— Extract provided —
** start **

In Schott v. Climax Molybdenum Co., 38 Del. Ch. 450, 154 A.2d 221, 222-23 (1959), the Delaware Chancery Court turned to the common law of agency in determining whether a stamped or printed facsimile of a signature was presumptively valid in the corporate proxy-voting context.Summary of this case from Dynamics Corp. of America v. CTS Corp.
August 24, 1959.
S. Samuel Arsht, of Morris, Nichols, Arsht Tunnell, Wilmington, and Charles H. Lieb, Morris Katz and Daniel Rosenbloom, of Paskus, Gordon Hyman, New York City, for plaintiffs.
Robert H. Richards, Jr., of Richards, Layton Finger, Wilmington, and Arthur H. Dean, Robert A. McDowell, William E. Willis and Edward C. Stebbins, Jr., of Sullivan Cromwell, New York City, for defendant.
Plaintiffs, stockholders of Climax Molybdenum Company ("Climax"), brought this action to procure a judgment that the merger and consolidation of Climax with American Metal Company Limited ("American") is null and void. Both parties have moved for summary judgment and this is the decision thereon.
Plaintiffs first attack the merger on the ground that it was not approved by two-thirds of the outstanding common stock of Climax as required by statute. Although the merger was consummated on December 30, 1957, the parties took a long time to perfect the record.
Of the 2,580,000 shares of Climax issued and outstanding, 1,720,000 shares (two-thirds) were required to vote for the merger to make it effective under the statute. The inspectors of election reported that 1,781,564 shares voted in favor of the merger. It has since been conceded by the defendant, however, that 2,424 shares were incorrectly counted for the merger. Nevertheless, the defendant contends that 1,779,130 shares were properly voted for the merger, being 59,130 more shares than the required two-thirds. Plaintiffs contend on several grounds that more than 59,130 shares were incorrectly counted for the merger.
Plaintiffs present three grounds to support their allegation that the merger did not receive the approval of two-thirds of the common stock of Climax:
1. 62,834 proxies voted in favor of the merger were not signed by the registered owner but rather were rubber-stamped with the registered owner's name.
2. Where a series of proxies was given by a single broker, the entire series was counted (subject to exceptions hereinafter mentioned) rather than only the last proxy. (It is tacitly agreed that the number of shares subject to this alleged infirmity would be sufficient to reverse the results reported by the inspectors of elections).
3. More than 59,130 shares were voted by pledgees rather than pledgors, contrary to § 217 of the Delaware Corporation Law.

** end **

[Stored items]
** start **

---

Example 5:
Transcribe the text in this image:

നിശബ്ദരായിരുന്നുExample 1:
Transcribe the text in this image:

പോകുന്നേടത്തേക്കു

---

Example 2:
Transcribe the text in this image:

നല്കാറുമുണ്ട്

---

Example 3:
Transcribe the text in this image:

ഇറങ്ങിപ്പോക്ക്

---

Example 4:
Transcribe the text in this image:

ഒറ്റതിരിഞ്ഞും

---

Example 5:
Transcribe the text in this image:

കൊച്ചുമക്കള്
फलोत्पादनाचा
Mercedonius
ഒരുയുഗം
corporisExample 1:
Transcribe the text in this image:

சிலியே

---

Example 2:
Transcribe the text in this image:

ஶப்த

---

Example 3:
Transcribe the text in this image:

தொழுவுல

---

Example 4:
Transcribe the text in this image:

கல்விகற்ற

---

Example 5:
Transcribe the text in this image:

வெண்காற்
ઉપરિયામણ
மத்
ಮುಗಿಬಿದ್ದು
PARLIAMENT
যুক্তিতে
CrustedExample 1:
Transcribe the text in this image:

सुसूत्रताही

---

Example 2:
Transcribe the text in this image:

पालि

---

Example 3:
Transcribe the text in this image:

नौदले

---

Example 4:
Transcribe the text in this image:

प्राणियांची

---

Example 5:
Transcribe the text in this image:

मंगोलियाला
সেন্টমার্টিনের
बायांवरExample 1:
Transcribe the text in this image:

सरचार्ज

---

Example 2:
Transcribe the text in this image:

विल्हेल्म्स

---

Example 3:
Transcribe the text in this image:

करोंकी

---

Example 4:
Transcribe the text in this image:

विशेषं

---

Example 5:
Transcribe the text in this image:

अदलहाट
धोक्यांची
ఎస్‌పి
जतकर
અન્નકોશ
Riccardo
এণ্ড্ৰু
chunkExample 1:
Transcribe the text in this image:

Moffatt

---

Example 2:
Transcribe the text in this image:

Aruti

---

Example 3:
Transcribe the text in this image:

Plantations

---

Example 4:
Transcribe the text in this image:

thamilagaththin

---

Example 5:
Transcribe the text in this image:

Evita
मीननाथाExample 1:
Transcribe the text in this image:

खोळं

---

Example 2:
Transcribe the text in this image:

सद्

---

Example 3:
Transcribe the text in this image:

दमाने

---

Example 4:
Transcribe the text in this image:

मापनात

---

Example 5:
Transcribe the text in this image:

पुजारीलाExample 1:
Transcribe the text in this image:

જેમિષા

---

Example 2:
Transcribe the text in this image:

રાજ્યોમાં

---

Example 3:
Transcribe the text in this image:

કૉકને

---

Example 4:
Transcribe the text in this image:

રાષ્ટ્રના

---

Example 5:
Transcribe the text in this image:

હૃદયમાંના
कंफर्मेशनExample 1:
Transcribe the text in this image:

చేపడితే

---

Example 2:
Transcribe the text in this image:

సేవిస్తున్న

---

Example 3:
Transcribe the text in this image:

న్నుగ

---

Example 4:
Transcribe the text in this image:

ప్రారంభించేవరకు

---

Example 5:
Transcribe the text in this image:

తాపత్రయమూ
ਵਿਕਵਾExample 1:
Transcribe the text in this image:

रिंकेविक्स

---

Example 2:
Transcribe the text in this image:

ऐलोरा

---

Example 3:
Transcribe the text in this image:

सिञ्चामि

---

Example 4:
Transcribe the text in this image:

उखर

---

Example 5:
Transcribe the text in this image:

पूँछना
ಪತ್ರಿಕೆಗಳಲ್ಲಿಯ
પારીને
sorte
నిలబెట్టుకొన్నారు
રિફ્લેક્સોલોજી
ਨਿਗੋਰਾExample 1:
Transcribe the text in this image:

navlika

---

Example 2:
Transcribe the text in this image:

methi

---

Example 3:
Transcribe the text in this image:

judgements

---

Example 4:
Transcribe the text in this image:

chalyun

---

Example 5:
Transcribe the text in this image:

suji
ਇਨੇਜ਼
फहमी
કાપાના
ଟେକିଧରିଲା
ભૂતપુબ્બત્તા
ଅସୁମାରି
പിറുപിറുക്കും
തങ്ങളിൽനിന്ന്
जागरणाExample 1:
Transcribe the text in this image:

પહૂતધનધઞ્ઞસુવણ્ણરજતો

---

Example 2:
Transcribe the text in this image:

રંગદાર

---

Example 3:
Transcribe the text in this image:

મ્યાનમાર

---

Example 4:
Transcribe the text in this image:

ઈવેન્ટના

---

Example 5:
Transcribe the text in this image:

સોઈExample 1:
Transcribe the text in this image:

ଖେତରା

** end **

— Given instruction —
In the Climax merger opinion above, how many Climax shares had to vote for the merger for it to take effect under the statute?

— Exercise result —
1,720,000 shares, which was two-thirds of the 2,580,000 shares issued and outstanding.